Okay. That's helpful. Maybe a follow-up question is on the demand side. It seems like you're more optimistic about the enterprise market as compared to the cloud market. Do you expect further correction in the enterprise market, maybe -- or maybe just a U-shaped recovery, considering comments from some of the storage OEMs seem to be quite subdued and it looks like they are just going through the domain collection in their -- it's still in the early stages for them.
Yes. I think the only subtlety to your comment is I would say that my comments earlier were about inventory. There's just not too much inventory out there in those chains. So when we did start to see some recovery, I think there's room for the inventory to repopulate. I know -- to your point, I know that people are talking about a fairly subdued summer at least, maybe no recovery until the back half in there, and so we are watching that.

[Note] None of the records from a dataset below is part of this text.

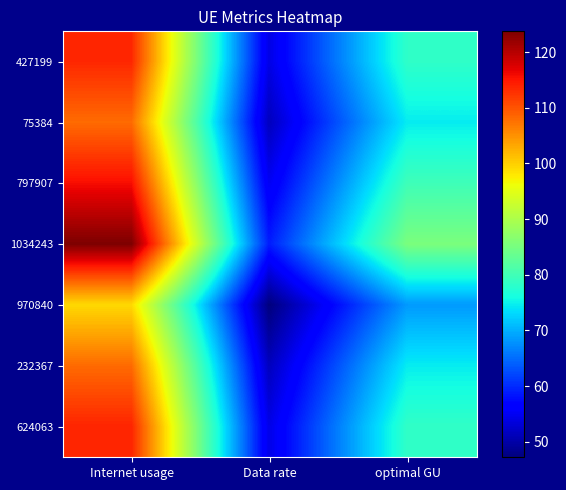

How many series are shown in this chart?

7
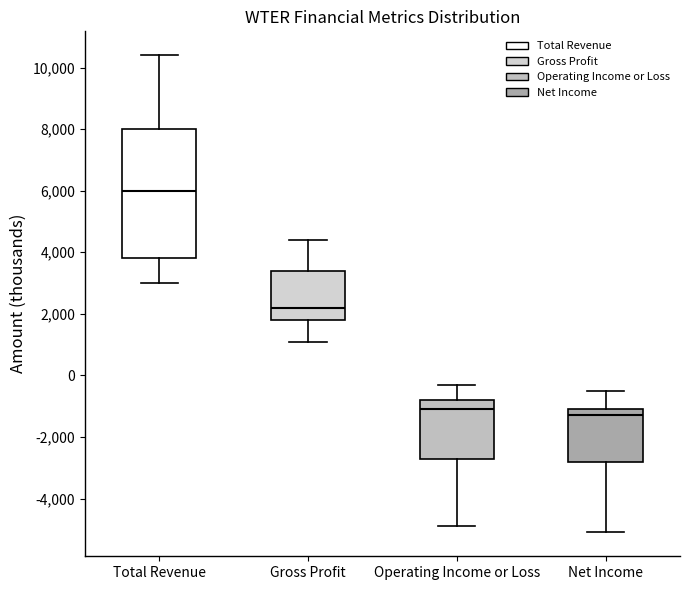

Reading left to right, transcribe this box plot: for each box, give where its median line is, the range the box spans, and where its two whiskers end, as read against the y-axis. The values are not printed on the chart, so give them approximately, as read against the axis.

Total Revenue: median 6000, box 3800 to 8000, whiskers 3000 to 10400
Gross Profit: median 2200, box 1800 to 3400, whiskers 1200 to 4400
Operating Income or Loss: median -1000, box -2600 to -800, whiskers -4800 to -200
Net Income: median -1200, box -2800 to -1000, whiskers -5000 to -400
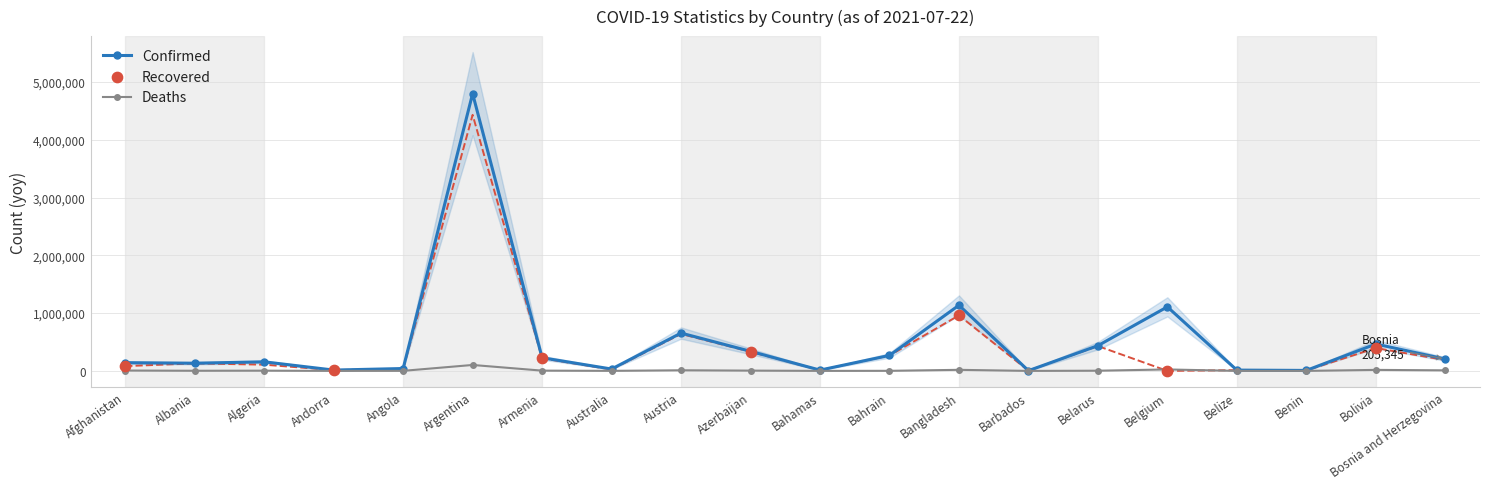

At which category is the sum across all series the highest?

Argentina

I do think there's -- unlike some of the other markets where we look at maybe too much inventory to be digested, I don't think that's necessarily the case there. It's been managed better.
The next question comes from Ananda Baruah of Loop Capital.
Just two quick ones, I'll ask them at the same time here. One might be more of a clarification. Dave, when you talk about you believe -- and it was the question about, I think, sort of sequential growth at some point later in the year. When you say towards the end of the year, you think demand will pick up again. Is that to say you think December quarter could see exabyte up sequentially. I guess, does that also mean the implications you think the September quarter would be down sequentially? And then I have a quick follow-up -- I'll leave that there and I have a quick follow-up.
Yes. I think -- Ananda thanks for the question. I think it's a little too early to guide. I mean I think we're still, frankly, digesting. We're just telling people what we're building. I do think at some point, exabytes pick up, of course, right? And if we want to think about the December quarter or something like that, that's fine because I think there should be some pickup, barring any other macro issues or something, but it's too early to guide, I think, very specific. What we're doing right now is curtailing the build.
And the quick follow-up is on the BIS dynamics, is there a revenue impact we should take into account now as well with that invested?
No, no revenue impact.
This concludes our question-and-answer session. I would like to turn the conference back over to management for any closing remarks.
Thanks, Andrea. As you heard today, Seagate's acting with speed and agility to manage through a tough near-term market environment. At the same time, we're executing our strong mass capacity product road map that positions us to serve our customers and improve Seagate's financial performance. I just want to close by thanking all of our stakeholders for their ongoing support, and thanks for joining us today.
The conference has now concluded. Thank you for attending today's presentation, and you may now disconnect.